• _Work to complete_: Turn the lines in the entries below into a numbered list, starting at the line that contains "Being a Data" and ending at the line that contains "It's at the". Leave out blank lines.
* * *
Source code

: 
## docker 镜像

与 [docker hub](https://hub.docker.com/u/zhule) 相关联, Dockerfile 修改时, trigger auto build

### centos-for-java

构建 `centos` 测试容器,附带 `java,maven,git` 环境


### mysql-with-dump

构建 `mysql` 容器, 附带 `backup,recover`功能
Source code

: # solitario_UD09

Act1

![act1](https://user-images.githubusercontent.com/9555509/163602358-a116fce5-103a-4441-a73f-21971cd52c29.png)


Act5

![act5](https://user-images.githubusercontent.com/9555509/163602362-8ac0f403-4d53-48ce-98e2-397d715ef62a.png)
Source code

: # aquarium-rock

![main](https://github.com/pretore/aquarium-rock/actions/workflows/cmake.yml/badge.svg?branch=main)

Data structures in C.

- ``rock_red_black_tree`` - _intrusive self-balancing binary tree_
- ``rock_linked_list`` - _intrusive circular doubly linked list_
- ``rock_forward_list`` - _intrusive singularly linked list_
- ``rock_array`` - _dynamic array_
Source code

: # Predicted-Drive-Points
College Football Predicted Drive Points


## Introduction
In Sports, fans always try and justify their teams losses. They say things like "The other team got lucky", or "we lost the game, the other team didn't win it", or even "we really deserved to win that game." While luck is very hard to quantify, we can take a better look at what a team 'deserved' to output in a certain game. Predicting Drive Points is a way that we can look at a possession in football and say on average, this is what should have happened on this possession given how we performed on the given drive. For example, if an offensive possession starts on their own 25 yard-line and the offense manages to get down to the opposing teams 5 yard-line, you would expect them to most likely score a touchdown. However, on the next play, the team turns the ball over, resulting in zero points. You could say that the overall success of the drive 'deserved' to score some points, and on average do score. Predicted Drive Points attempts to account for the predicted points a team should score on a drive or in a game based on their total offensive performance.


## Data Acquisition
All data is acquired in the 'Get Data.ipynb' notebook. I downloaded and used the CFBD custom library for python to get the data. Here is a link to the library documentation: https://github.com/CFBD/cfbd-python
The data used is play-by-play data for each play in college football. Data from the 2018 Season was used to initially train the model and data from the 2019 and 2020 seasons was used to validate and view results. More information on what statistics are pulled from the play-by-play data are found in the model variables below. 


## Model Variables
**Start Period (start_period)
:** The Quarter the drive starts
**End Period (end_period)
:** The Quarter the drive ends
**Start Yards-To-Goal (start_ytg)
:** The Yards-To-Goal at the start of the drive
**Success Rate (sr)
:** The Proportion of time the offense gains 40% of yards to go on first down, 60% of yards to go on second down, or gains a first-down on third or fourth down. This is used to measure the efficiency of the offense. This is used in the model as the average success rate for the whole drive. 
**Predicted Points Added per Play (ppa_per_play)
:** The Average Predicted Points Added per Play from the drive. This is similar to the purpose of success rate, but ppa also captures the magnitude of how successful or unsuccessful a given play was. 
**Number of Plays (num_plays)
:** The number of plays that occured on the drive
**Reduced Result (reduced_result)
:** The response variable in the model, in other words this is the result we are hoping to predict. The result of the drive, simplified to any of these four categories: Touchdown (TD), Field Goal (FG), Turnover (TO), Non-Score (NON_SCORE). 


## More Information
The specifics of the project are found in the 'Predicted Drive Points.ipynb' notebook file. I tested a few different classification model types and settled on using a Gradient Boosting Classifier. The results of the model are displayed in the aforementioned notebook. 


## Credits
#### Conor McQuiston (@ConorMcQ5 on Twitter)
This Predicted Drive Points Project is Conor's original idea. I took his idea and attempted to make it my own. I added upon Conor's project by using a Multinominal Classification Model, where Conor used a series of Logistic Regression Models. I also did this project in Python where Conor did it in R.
* * *
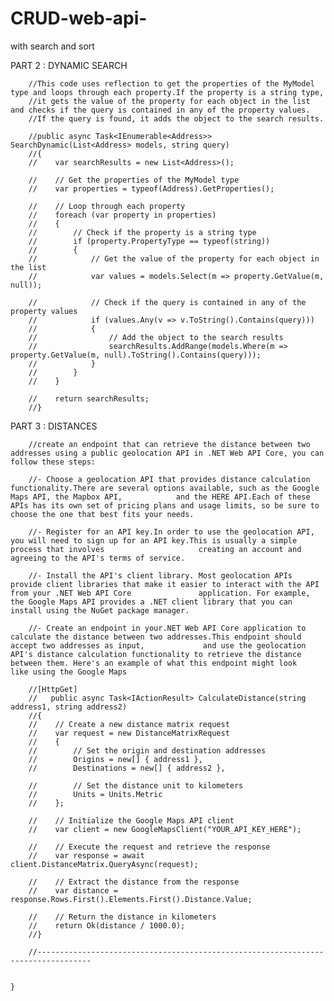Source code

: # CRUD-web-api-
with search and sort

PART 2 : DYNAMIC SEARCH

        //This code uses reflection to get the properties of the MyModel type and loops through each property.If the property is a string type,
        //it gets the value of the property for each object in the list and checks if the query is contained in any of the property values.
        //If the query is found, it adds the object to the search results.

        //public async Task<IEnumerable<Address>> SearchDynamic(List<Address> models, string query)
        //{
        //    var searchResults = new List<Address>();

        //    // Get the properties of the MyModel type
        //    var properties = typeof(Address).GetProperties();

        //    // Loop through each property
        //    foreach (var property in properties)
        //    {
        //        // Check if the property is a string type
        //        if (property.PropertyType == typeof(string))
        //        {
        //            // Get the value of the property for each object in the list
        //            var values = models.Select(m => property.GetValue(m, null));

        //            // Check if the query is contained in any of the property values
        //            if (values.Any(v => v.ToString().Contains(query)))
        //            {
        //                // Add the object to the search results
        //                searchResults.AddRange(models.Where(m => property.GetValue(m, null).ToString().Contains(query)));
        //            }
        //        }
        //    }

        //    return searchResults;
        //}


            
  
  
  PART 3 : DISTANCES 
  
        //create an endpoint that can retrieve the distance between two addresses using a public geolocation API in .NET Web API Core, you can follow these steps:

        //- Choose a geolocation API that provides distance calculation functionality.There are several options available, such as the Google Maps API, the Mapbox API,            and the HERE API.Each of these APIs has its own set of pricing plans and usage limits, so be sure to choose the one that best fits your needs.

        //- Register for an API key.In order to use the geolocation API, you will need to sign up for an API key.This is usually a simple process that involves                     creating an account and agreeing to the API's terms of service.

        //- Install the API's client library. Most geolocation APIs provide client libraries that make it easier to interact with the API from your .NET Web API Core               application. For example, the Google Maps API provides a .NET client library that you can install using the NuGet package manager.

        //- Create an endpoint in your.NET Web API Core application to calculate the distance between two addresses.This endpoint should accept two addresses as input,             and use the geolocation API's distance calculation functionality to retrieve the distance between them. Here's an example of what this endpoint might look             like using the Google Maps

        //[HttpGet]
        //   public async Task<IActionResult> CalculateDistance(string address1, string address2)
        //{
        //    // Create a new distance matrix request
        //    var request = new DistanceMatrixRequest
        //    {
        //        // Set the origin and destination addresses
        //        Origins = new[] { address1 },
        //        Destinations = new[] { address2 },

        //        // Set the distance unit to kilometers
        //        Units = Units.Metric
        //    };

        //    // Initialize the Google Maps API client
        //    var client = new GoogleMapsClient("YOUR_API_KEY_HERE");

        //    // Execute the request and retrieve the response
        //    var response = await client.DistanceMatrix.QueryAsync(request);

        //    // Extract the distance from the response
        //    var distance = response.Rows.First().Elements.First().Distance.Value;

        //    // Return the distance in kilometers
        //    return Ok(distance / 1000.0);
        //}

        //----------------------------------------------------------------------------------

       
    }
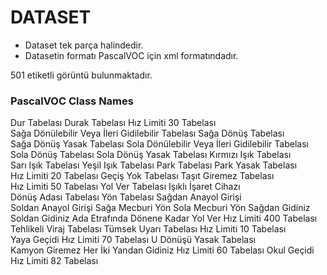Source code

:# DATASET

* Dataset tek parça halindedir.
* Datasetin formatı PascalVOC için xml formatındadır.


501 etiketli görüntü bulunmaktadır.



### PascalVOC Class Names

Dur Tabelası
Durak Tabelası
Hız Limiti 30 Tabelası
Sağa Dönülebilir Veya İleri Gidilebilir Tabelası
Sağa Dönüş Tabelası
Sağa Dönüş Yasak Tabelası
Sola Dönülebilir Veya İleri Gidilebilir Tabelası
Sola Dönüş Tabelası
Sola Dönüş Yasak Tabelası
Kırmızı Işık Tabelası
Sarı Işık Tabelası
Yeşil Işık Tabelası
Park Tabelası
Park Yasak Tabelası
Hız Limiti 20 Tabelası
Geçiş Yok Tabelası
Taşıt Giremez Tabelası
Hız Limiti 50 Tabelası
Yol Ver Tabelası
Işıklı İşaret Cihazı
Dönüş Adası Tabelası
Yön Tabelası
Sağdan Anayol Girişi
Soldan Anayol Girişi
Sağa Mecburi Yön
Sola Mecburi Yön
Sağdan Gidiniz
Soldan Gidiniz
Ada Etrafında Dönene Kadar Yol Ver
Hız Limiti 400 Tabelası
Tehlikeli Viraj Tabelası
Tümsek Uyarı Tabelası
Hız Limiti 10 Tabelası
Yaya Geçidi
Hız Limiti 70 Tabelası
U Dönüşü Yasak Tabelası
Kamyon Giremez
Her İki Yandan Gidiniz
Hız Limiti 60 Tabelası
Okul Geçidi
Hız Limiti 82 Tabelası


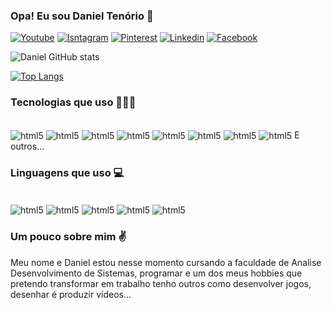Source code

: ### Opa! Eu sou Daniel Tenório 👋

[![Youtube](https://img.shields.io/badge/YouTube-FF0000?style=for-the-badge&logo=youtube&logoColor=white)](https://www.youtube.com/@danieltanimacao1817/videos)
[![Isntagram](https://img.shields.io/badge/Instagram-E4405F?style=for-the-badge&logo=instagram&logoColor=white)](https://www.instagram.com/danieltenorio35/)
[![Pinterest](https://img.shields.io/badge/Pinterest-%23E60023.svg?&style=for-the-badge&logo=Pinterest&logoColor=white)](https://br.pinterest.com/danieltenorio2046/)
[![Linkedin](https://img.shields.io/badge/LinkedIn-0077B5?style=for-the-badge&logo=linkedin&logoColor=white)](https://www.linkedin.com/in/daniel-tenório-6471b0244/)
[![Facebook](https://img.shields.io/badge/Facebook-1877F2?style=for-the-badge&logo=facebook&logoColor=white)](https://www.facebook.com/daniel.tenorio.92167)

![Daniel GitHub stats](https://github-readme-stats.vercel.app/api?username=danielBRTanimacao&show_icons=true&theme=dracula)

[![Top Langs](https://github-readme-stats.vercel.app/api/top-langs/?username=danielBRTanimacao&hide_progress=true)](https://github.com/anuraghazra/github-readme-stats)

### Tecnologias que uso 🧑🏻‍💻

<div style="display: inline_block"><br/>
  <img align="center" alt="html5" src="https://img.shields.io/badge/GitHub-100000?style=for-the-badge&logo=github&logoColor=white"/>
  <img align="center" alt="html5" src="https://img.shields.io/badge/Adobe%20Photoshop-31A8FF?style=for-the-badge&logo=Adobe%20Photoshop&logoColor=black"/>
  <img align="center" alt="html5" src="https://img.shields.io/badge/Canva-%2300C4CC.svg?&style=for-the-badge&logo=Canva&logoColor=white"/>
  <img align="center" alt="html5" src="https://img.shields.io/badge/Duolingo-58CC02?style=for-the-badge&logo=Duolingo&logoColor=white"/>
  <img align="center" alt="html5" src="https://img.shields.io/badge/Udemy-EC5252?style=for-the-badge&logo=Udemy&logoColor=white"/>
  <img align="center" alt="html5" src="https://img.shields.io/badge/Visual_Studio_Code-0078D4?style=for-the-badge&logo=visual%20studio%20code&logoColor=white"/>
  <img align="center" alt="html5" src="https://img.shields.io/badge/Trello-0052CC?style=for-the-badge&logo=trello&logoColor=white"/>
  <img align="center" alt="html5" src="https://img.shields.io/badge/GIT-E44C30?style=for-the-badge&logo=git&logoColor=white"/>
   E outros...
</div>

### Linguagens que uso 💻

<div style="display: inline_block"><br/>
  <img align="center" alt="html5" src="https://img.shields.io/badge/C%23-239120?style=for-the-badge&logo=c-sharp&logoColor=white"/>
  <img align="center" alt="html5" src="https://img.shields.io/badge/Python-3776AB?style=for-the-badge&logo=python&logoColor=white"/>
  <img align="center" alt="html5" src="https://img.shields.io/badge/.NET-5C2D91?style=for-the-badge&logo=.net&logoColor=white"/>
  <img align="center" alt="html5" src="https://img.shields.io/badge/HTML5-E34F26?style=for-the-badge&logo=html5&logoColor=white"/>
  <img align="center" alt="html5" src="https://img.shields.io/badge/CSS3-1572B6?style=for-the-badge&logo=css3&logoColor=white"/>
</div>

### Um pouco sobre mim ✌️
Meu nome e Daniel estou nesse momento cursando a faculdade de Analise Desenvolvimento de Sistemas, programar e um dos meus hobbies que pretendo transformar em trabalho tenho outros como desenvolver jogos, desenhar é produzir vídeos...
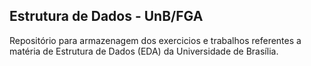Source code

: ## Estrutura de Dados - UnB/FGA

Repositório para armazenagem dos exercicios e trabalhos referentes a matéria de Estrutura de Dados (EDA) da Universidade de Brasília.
* * *
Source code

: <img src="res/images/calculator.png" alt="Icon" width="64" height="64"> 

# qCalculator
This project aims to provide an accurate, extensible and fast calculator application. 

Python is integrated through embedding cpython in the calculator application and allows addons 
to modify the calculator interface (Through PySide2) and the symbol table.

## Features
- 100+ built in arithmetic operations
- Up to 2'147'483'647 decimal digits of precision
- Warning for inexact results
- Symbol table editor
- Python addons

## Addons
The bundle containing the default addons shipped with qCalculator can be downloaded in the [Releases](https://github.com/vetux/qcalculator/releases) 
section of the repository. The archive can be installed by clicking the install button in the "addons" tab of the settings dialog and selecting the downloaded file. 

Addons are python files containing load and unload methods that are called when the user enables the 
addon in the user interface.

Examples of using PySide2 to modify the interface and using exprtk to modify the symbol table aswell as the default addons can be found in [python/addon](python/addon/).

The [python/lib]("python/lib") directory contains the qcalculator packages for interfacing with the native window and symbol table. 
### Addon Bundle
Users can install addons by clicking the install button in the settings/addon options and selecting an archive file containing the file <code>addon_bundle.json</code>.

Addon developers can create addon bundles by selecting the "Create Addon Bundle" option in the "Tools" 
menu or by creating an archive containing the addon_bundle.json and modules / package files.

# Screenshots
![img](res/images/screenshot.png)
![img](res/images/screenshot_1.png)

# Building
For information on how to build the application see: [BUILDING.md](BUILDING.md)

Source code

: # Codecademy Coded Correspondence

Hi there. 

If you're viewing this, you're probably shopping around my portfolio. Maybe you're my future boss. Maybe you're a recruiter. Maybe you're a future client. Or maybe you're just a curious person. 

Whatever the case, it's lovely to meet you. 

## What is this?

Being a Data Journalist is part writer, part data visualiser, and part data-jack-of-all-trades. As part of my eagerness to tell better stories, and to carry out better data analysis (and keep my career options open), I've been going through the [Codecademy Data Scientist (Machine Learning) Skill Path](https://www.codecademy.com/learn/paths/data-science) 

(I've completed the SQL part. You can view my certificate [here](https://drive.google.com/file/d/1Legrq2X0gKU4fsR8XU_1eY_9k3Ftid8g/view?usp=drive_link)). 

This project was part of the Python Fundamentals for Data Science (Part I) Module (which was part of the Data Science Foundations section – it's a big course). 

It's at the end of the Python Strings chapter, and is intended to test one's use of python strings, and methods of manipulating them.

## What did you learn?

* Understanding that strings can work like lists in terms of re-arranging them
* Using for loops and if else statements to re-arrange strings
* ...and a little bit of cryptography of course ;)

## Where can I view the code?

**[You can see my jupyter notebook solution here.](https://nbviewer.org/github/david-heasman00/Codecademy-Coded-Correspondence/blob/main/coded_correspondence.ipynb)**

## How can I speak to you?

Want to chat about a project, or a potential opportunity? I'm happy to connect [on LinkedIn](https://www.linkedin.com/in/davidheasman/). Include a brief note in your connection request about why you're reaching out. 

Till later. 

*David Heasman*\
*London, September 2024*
* * *
• _Solution to the problem_:
1. Being a Data Journalist is part writer, part data visualiser, and part data-jack-of-all-trades. As part of my eagerness to tell better stories, and to carry out better data analysis (and keep my career options open), I've been going through the [Codecademy Data Scientist (Machine Learning) Skill Path](https://www.codecademy.com/learn/paths/data-science) 
2. (I've completed the SQL part. You can view my certificate [here](https://drive.google.com/file/d/1Legrq2X0gKU4fsR8XU_1eY_9k3Ftid8g/view?usp=drive_link)). 
3. This project was part of the Python Fundamentals for Data Science (Part I) Module (which was part of the Data Science Foundations section – it's a big course). 
4. It's at the end of the Python Strings chapter, and is intended to test one's use of python strings, and methods of manipulating them.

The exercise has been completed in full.